**AVAILABLE DATA:**
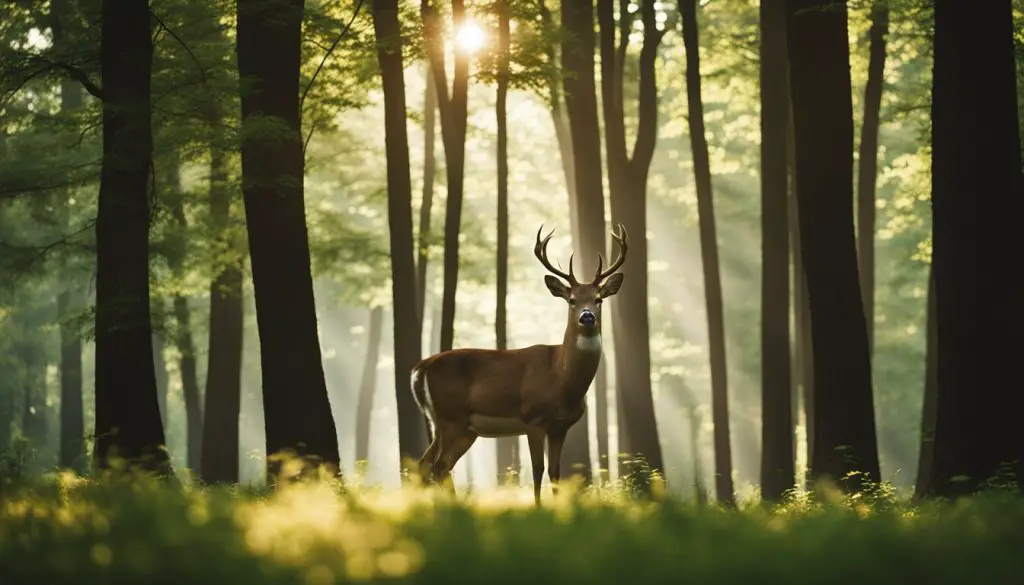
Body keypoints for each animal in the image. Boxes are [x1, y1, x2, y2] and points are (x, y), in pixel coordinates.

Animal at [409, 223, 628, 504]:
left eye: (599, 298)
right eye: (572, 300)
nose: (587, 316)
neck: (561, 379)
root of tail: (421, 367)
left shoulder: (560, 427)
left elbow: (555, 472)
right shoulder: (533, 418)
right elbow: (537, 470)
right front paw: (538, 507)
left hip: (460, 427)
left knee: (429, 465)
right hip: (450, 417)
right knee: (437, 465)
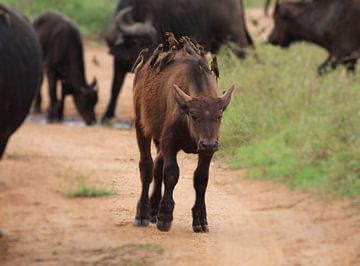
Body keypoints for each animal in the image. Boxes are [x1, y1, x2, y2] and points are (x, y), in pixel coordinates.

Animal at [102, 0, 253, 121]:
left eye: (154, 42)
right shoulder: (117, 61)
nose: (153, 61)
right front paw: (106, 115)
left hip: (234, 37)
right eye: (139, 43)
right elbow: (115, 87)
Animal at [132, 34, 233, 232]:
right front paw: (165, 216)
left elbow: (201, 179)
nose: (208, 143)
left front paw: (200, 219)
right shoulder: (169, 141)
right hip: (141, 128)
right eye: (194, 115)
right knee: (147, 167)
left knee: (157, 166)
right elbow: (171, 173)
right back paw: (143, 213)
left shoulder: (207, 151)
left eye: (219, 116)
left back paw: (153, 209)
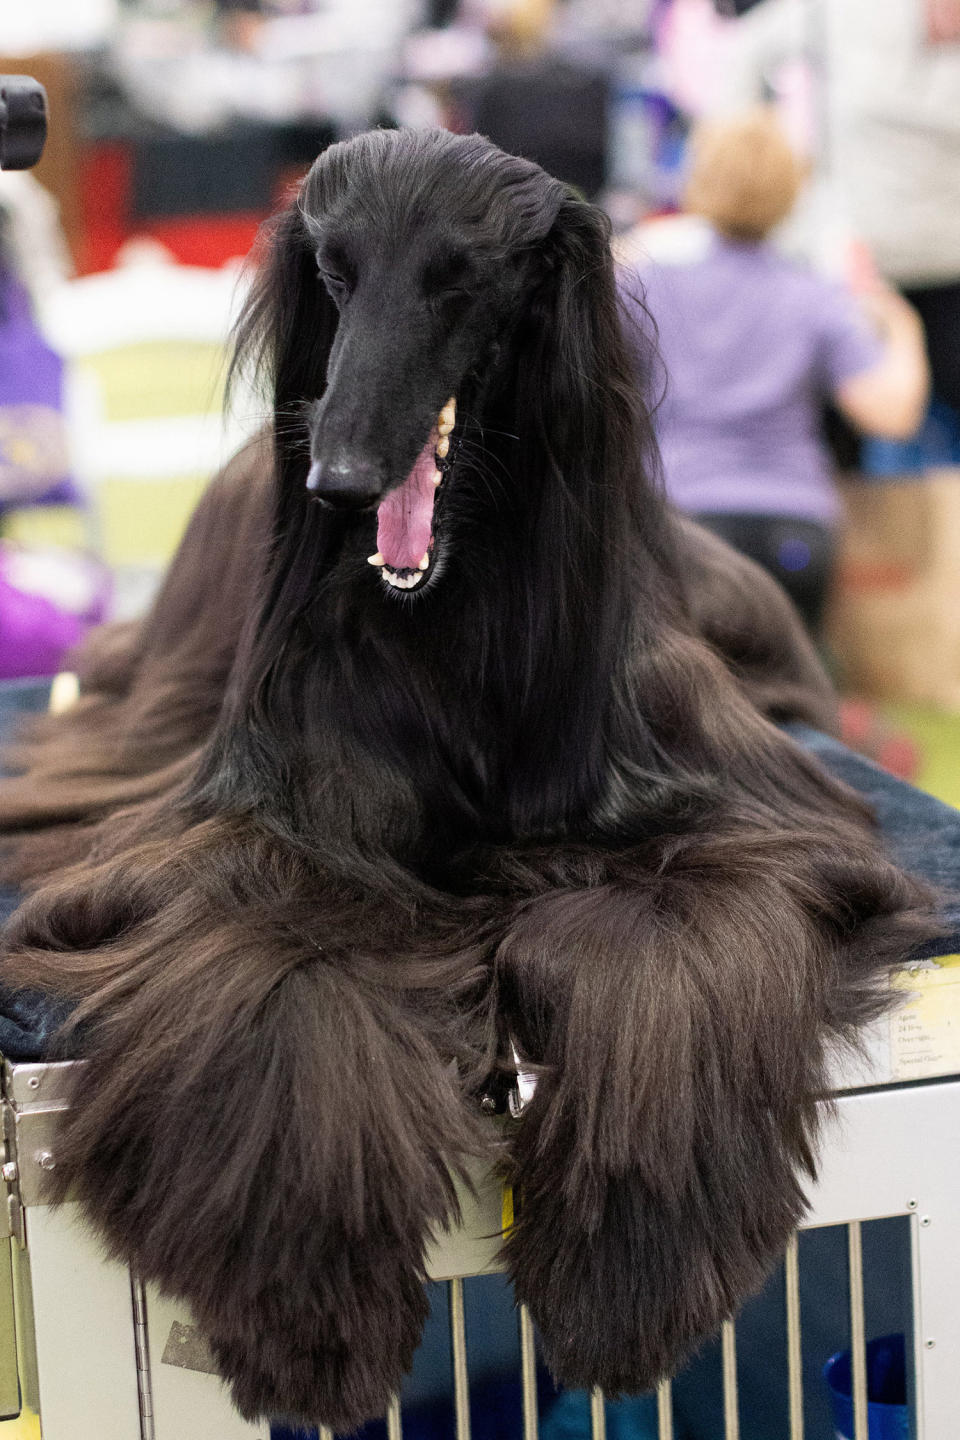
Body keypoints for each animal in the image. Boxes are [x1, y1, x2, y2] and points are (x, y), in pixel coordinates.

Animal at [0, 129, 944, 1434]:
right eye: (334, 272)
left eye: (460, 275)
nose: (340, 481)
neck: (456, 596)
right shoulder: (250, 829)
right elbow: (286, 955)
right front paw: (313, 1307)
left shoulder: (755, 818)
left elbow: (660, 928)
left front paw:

**WORK INSTRUCTIONS:** Your copy should be the entries retyped exactly, with no images in it.

**ANSWER TO THIS EXERCISE:**
Body keypoints for each animal in the image. Boxes are [x1, y1, x2, y2] and points are (x, y), in pixel coordinates.

Animal at [409, 223, 628, 504]:
left eye: (599, 298)
right eye: (572, 300)
nose: (587, 316)
neck: (561, 379)
root of tail: (421, 367)
left shoulder: (560, 427)
left elbow: (555, 472)
right shoulder: (533, 418)
right elbow: (537, 470)
right front paw: (538, 507)
left hip: (460, 427)
left knee: (429, 465)
right hip: (450, 417)
right knee: (437, 465)
Body keypoints for each animal in the image. Boxes are [x1, y1, x2, y2] and points are (x, y), in pixel coordinates.

Animal at [102, 0, 253, 121]:
left eye: (154, 42)
right shoulder: (117, 61)
nose: (153, 61)
right front paw: (106, 115)
left hip: (234, 37)
right eye: (139, 43)
right elbow: (115, 87)
Animal at [132, 34, 233, 232]:
right front paw: (165, 216)
left elbow: (201, 179)
nose: (208, 143)
left front paw: (200, 219)
right shoulder: (169, 141)
right hip: (141, 128)
right eye: (194, 115)
right knee: (147, 167)
left knee: (157, 166)
right elbow: (171, 173)
right back paw: (143, 213)
left shoulder: (207, 151)
left eye: (219, 116)
left back paw: (153, 209)
Body keypoints for each animal in the image. Boxes are [x1, y1, x2, y2] and points are (x, y), in pixel coordinates.

Animal at [0, 129, 944, 1434]:
right eye: (334, 272)
left eye: (460, 275)
nose: (340, 481)
neck: (456, 596)
right shoulder: (250, 829)
right elbow: (286, 955)
right front paw: (313, 1307)
left shoulder: (755, 818)
left elbow: (660, 928)
left front paw:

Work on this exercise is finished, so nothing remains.